▶ [Excerpt to read]
Skip to main content

Compress fastq files with spring and check the integrity

Project description

License: MIT Build Status - GitHub codecov CodeFactor

Crunchy

A python wrapper around spring and cram (samtools) to compress fastq to spring and bam to cram. When compressing fastqs to spring an integrity check can be performed by using flag: crunchy compress spring --spring-path <springfile> --first <read_1.fastq> --second <read_2.fastq> --check-integrity

Install

Pip

pip install crunchy

Docker

This will install crunchy as well as samtools and spring within the container.

docker pull clinicalgenomics/crunchy:0.5

Run crunchy using:

docker run clinicalgenomics/crunchy:0.5 crunchy

Developers

git clone https://github.com/Clinical-Genomics/crunchy
pip install -e .

▶ [Recorded data]
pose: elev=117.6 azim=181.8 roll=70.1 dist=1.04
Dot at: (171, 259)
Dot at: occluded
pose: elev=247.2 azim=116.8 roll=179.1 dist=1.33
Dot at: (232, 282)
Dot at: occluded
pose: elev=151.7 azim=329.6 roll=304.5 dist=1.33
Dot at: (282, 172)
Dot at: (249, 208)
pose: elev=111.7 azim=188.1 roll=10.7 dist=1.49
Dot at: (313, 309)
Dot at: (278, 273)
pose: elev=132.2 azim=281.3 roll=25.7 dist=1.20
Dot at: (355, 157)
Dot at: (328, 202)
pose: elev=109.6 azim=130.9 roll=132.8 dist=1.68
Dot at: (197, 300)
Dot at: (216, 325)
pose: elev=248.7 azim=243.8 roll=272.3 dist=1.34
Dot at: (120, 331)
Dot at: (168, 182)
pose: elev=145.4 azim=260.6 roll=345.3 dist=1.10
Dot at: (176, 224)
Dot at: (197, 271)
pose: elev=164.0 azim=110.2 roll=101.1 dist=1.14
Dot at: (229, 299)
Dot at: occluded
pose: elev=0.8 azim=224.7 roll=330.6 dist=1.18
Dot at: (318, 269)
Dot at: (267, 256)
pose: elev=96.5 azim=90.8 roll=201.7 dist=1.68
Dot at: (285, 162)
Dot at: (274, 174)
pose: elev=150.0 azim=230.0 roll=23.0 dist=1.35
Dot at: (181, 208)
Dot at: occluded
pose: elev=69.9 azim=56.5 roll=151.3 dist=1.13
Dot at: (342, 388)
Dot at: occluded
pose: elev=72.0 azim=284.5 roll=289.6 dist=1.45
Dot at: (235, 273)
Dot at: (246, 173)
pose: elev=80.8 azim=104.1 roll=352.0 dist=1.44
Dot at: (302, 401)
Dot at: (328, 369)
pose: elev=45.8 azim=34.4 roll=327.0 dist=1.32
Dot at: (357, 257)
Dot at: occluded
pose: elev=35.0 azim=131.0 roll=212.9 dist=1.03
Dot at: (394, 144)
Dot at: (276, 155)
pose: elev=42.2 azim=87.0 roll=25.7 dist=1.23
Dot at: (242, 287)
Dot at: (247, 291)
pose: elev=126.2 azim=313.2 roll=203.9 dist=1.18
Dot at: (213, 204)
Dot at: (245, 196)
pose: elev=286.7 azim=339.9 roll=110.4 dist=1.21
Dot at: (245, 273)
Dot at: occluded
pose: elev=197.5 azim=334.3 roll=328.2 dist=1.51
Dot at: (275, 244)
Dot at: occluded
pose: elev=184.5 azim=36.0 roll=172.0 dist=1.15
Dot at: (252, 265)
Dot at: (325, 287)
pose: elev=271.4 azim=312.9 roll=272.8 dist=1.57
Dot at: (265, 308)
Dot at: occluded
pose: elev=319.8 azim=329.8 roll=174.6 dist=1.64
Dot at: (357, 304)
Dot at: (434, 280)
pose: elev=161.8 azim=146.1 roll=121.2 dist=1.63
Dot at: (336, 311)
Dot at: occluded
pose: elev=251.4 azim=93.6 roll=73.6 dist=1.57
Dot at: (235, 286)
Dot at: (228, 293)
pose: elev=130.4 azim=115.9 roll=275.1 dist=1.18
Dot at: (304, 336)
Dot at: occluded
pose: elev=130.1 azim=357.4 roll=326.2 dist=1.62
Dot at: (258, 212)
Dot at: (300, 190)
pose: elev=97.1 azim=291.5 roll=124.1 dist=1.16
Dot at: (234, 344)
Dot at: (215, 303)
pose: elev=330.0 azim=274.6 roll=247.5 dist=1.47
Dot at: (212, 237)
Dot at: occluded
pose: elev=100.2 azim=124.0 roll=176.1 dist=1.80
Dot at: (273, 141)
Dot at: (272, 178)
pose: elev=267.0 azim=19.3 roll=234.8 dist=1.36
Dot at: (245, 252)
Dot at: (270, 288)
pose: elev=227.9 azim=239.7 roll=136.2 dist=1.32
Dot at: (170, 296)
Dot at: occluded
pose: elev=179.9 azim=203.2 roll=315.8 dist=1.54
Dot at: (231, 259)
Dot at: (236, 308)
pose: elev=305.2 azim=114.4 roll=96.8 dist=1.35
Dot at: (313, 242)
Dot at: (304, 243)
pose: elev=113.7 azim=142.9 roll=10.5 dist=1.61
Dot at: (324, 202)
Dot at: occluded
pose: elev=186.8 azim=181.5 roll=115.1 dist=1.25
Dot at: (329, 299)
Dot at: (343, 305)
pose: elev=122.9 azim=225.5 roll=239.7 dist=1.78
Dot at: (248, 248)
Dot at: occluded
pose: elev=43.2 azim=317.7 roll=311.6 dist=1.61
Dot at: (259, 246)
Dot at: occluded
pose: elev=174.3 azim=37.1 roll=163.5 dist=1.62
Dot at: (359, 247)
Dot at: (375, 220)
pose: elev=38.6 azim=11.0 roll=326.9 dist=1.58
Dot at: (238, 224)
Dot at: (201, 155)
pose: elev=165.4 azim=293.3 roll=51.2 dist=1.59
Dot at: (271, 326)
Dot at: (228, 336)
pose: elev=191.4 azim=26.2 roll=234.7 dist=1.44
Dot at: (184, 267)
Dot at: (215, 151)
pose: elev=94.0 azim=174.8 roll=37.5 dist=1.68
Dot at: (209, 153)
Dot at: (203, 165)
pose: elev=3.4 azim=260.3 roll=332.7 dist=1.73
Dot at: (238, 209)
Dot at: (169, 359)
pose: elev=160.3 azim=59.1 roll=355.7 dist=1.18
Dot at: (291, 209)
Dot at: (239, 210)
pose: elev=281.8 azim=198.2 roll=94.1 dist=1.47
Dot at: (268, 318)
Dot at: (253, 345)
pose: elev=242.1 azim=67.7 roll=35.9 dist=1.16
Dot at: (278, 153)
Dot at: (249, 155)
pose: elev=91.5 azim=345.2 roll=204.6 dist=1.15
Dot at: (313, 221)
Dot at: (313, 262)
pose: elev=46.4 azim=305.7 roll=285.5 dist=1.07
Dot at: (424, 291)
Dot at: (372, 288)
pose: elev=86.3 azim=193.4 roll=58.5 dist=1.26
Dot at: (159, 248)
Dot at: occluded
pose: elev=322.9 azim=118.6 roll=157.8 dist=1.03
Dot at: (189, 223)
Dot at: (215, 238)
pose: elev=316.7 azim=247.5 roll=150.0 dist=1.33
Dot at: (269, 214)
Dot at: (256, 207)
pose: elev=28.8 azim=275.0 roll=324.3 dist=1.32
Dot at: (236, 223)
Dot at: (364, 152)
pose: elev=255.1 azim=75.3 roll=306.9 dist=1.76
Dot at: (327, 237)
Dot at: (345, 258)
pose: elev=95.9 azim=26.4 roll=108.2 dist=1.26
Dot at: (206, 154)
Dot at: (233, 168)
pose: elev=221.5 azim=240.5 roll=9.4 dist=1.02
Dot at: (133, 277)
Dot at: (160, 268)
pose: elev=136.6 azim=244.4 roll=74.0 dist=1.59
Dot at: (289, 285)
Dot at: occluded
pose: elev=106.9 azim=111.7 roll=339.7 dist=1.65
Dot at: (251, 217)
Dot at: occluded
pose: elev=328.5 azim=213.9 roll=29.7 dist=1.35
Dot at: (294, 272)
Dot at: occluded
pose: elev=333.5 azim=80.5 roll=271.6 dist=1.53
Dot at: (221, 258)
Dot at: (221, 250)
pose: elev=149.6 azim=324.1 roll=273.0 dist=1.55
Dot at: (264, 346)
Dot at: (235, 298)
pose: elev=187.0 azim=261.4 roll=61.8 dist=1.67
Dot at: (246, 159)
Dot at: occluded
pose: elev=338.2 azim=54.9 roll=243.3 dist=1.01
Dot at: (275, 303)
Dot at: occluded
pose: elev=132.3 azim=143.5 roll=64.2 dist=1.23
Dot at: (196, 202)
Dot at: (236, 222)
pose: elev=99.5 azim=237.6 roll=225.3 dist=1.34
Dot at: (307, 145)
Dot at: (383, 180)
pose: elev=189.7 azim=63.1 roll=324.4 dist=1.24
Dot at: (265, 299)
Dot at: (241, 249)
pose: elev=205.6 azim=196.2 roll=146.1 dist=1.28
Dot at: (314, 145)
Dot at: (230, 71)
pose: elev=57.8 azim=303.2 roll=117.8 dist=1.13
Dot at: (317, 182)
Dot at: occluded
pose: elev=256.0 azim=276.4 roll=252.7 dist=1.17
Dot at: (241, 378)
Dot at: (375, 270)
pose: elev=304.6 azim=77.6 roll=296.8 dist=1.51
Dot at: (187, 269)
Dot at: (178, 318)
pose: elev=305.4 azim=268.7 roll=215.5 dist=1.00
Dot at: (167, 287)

▶ [Task]
Pick up the Crunchy package description after its last line, the developer install command, and carry it on.

▶ [Answer to this task]
crunchy --help
Usage: crunchy [OPTIONS] COMMAND [ARGS]...

  Base command for crunchy

                .---. .---.
               :     : o   :    me want cookie!
           _..-:   o :     :-.._    /
       .-''  '  `---' `---' "   ``-.
     .'   "   '  "  .    "  . '  "  `.
    :   '.---.,,.,...,.,.,.,..---.  ' ;
    `. " `.                     .' " .'
     `.  '`.                   .' ' .'
      `.    `-._           _.-' "  .'  .----.
        `. "    '"--...--"'  . ' .'  .'  o   `.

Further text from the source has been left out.